Canadians have made an impression on all sectors of the entertainment industry, but we have arguably had the biggest impact on comedy. Here is an incomplete list of Canadian comics, actors or comic creators who rose to stardom in the U.S. (and therefore the world, since the one things Americans can still do better than anyone is entertain): Dan Akyroyd, John Candy, Jim Carrey, Michael Cera, Mike Myers, Leslie Nielsen, Catherine O’Hara, Seth Rogan, Martin Short, Eugene Levy, Rick Moranis, Samantha Bee, Russell Peters, Lorne Michaels, Norm MacDonald, Howie Mandel, David Steinberg, Colin Mochrie, Dave Thomas, Dave Foley, Rich Little, The Kids in the Hall, Will Arnett, Nathan Fielder, Tom Green. OK, there’s not all great, but all that matters in entertainment is success, right?

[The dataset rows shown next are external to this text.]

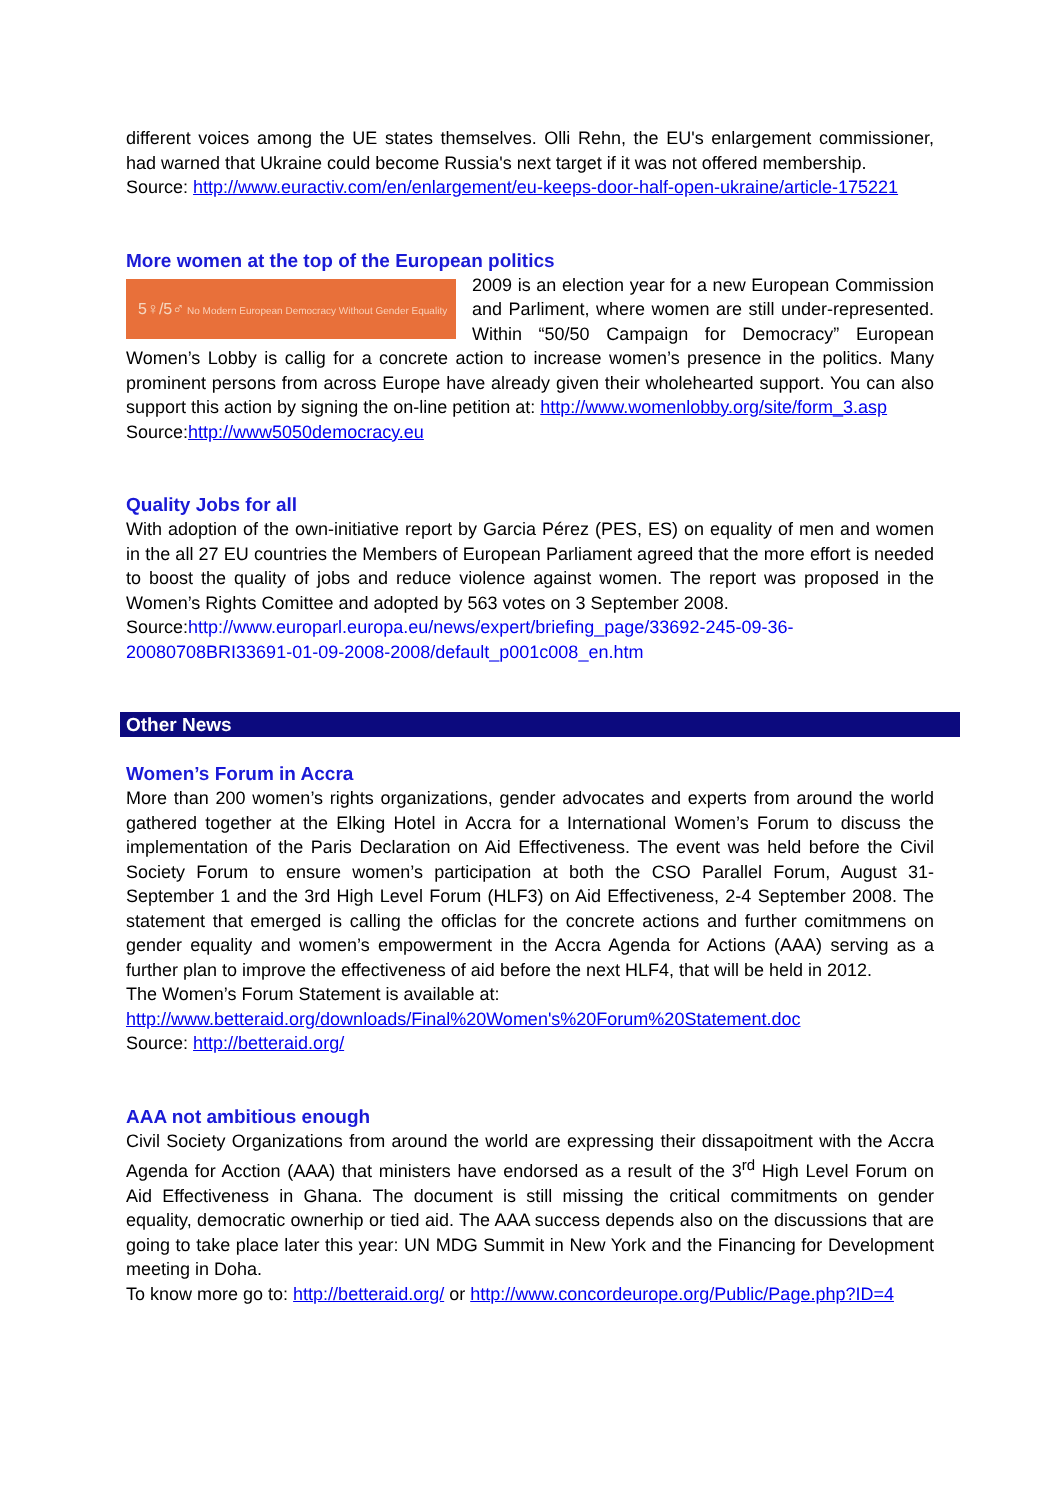different voices among the UE states themselves. Olli Rehn, the EU's enlargement commissioner, had warned that Ukraine could become Russia's next target if it was not offered membership.
Source: http://www.euractiv.com/en/enlargement/eu-keeps-door-half-open-ukraine/article-175221
More women at the top of the European politics
5♀/5♂ No Modern European Democracy Without Gender Equality
2009 is an election year for a new European Commission and Parliment, where women are still under-represented. Within “50/50 Campaign for Democracy” European Women’s Lobby is callig for a concrete action to increase women’s presence in the politics. Many prominent persons from across Europe have already given their wholehearted support. You can also support this action by signing the on-line petition at: http://www.womenlobby.org/site/form_3.asp
Source:http://www5050democracy.eu
Quality Jobs for all
With adoption of the own-initiative report by Garcia Pérez (PES, ES) on equality of men and women in the all 27 EU countries the Members of European Parliament agreed that the more effort is needed to boost the quality of jobs and reduce violence against women. The report was proposed in the Women’s Rights Comittee and adopted by 563 votes on 3 September 2008.
Source:http://www.europarl.europa.eu/news/expert/briefing_page/33692-245-09-36-20080708BRI33691-01-09-2008-2008/default_p001c008_en.htm
Other News
Women’s Forum in Accra
More than 200 women’s rights organizations, gender advocates and experts from around the world gathered together at the Elking Hotel in Accra for a International Women’s Forum to discuss the implementation of the Paris Declaration on Aid Effectiveness. The event was held before the Civil Society Forum to ensure women’s participation at both the CSO Parallel Forum, August 31-September 1 and the 3rd High Level Forum (HLF3) on Aid Effectiveness, 2-4 September 2008. The statement that emerged is calling the officlas for the concrete actions and further comitmmens on gender equality and women’s empowerment in the Accra Agenda for Actions (AAA) serving as a further plan to improve the effectiveness of aid before the next HLF4, that will be held in 2012.
The Women’s Forum Statement is available at:
http://www.betteraid.org/downloads/Final%20Women's%20Forum%20Statement.doc
Source: http://betteraid.org/
AAA not ambitious enough
Civil Society Organizations from around the world are expressing their dissapoitment with the Accra Agenda for Acction (AAA) that ministers have endorsed as a result of the 3<sup>rd</sup> High Level Forum on Aid Effectiveness in Ghana. The document is still missing the critical commitments on gender equality, democratic ownerhip or tied aid. The AAA success depends also on the discussions that are going to take place later this year: UN MDG Summit in New York and the Financing for Development meeting in Doha.
To know more go to: http://betteraid.org/ or http://www.concordeurope.org/Public/Page.php?ID=4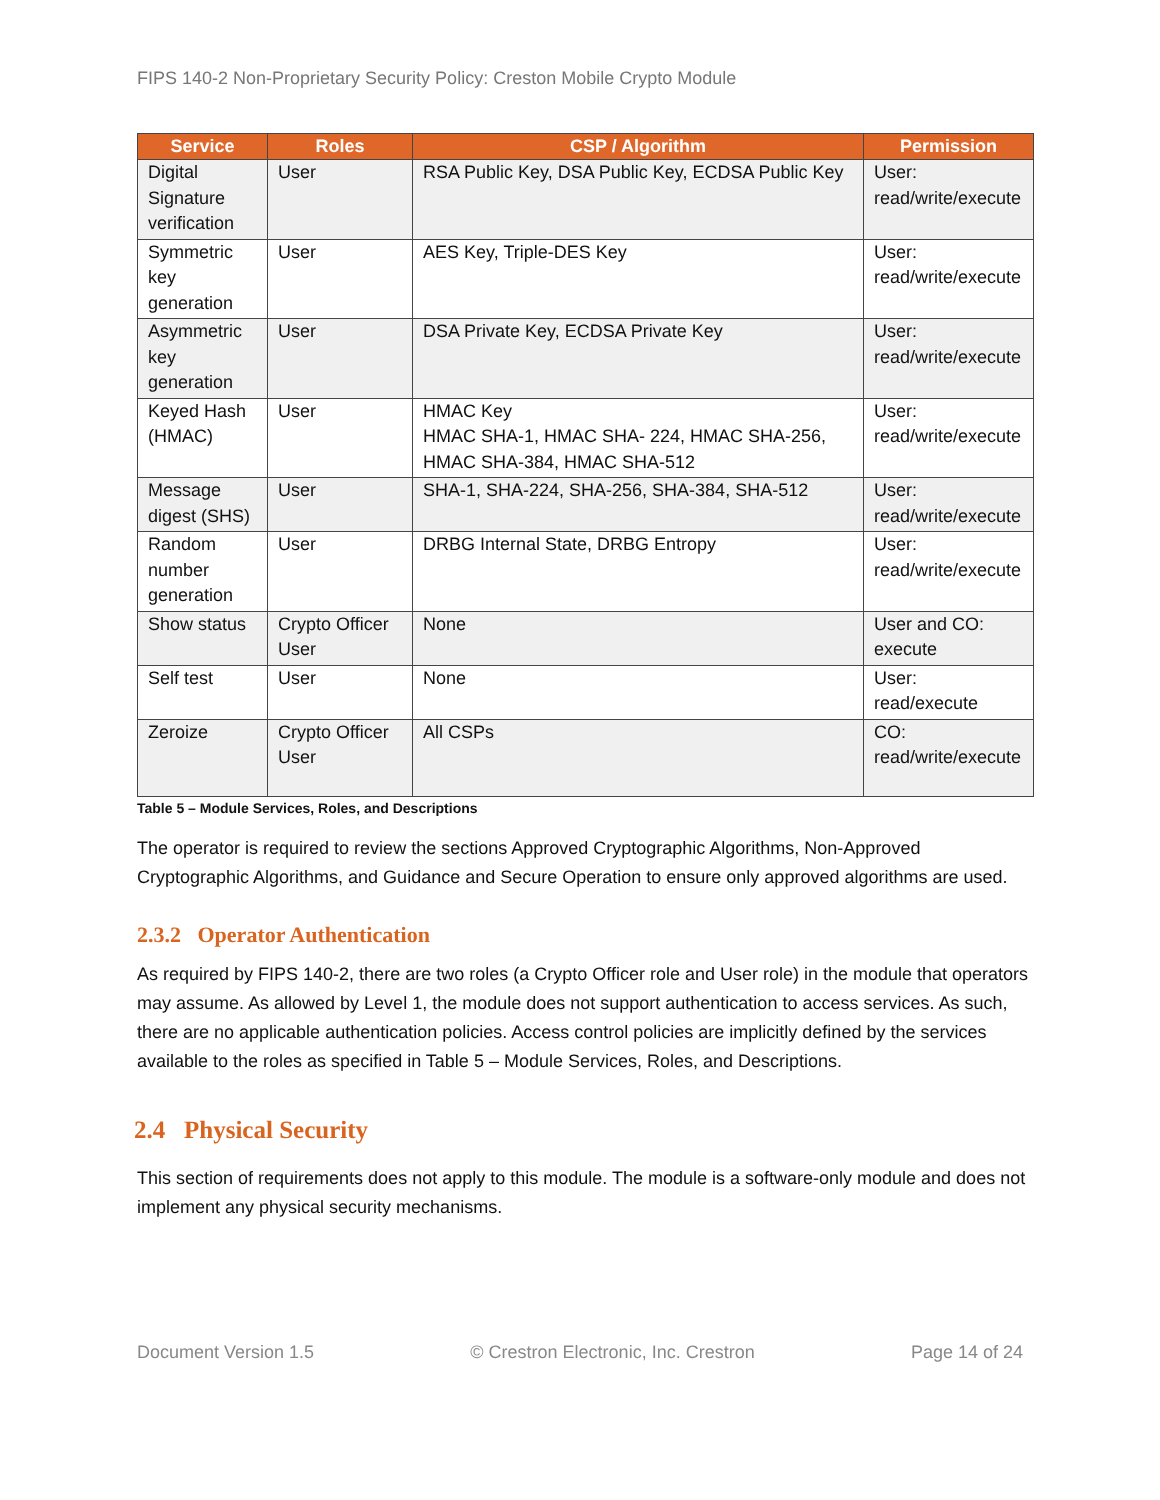FIPS 140-2 Non-Proprietary Security Policy: Creston Mobile Crypto Module
| Service | Roles | CSP / Algorithm | Permission |
| --- | --- | --- | --- |
| Digital Signature verification | User | RSA Public Key, DSA Public Key, ECDSA Public Key | User: read/write/execute |
| Symmetric key generation | User | AES Key, Triple-DES Key | User: read/write/execute |
| Asymmetric key generation | User | DSA Private Key, ECDSA Private Key | User: read/write/execute |
| Keyed Hash (HMAC) | User | HMAC Key HMAC SHA-1, HMAC SHA- 224, HMAC SHA-256, HMAC SHA-384, HMAC SHA-512 | User: read/write/execute |
| Message digest (SHS) | User | SHA-1, SHA-224, SHA-256, SHA-384, SHA-512 | User: read/write/execute |
| Random number generation | User | DRBG Internal State, DRBG Entropy | User: read/write/execute |
| Show status | Crypto Officer User | None | User and CO: execute |
| Self test | User | None | User: read/execute |
| Zeroize | Crypto Officer User | All CSPs | CO: read/write/execute |
Table 5 – Module Services, Roles, and Descriptions
The operator is required to review the sections Approved Cryptographic Algorithms, Non-Approved Cryptographic Algorithms, and Guidance and Secure Operation to ensure only approved algorithms are used.
2.3.2 Operator Authentication
As required by FIPS 140-2, there are two roles (a Crypto Officer role and User role) in the module that operators may assume. As allowed by Level 1, the module does not support authentication to access services. As such, there are no applicable authentication policies. Access control policies are implicitly defined by the services available to the roles as specified in Table 5 – Module Services, Roles, and Descriptions.
2.4 Physical Security
This section of requirements does not apply to this module. The module is a software-only module and does not implement any physical security mechanisms.
Document Version 1.5 © Crestron Electronic, Inc. Crestron Page 14 of 24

Ringling Brothers and Barnum and Bailey Circus, 146, legendary form of family entertainment, closing down in May. Declining ticket sales got even worse when the circus announced it would no longer use elephants … The San Diego Chargers, 53, NFL team that has decamped to Los Angeles because the city of San Diego wouldn’t build a new stadium for the team … Jimmy ‘Superfly’ Snooka, 73, longtime pro wrestler … Dick Gauthier, 83, handsome actor best known as Hymie the Robot from Get Smart … Anthony Armstrong-Jones, 86, photographer and first husband of the late Princess Margaret, younger sister of the Queen … William Peter Blatty, 89, author of The Exorcist which was adapted for the screen as one of the scariest movies in history … Clare Hollingsworth, 105, the British journalist who had the greatest scoop of all time – she broke the news of the German invasion of Poland in 1939, signalling the start of World War II … Larry Langley, 83, former CBC weatherman and Edmonton city councillor … Tony Rosato, 62, one of only three performers (along with Martin Short and Robin Duke) to appear on both SCTV and Saturday Night Live, although he made little impression on either show. Rosato’s story is a tragic one. In 2005, Rosato went to police in his wife’s hometown of Kingston to report wife and baby daughter had gone missing, replaced by impostors, the result of a rare mental condition known as Capgras delusion. Police charged him with criminal harassment and threw him in jail for almost 800 days, until his trial last summer. A judge handed Rosato a conditional discharge (with no conviction) and a probation order under the Criminal Code requiring Rosato to “reside” at Kingston’s Providence Care Mental Health Services for a maximum of three years … Kenny Wharram, 83, who played 14 seasons with the Chicago Black Hawks … Ulf Dinkelspiel, 77, Swedish politician included on this list because I love the name Ulf Dinkelspiel.